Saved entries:
•••

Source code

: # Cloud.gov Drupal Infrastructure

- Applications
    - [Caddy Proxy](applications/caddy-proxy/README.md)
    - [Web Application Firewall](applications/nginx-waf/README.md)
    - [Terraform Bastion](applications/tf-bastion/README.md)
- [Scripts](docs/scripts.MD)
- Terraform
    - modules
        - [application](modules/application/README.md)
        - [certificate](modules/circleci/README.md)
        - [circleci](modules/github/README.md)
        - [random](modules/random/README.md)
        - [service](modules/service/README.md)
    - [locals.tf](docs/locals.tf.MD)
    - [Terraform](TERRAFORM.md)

•••

ACTIVITY: Copy out each line of the data that holds the string "modules".

EXPECTED OUTPUT:
    - modules
        - [application](modules/application/README.md)
        - [certificate](modules/circleci/README.md)
        - [circleci](modules/github/README.md)
        - [random](modules/random/README.md)
        - [service](modules/service/README.md)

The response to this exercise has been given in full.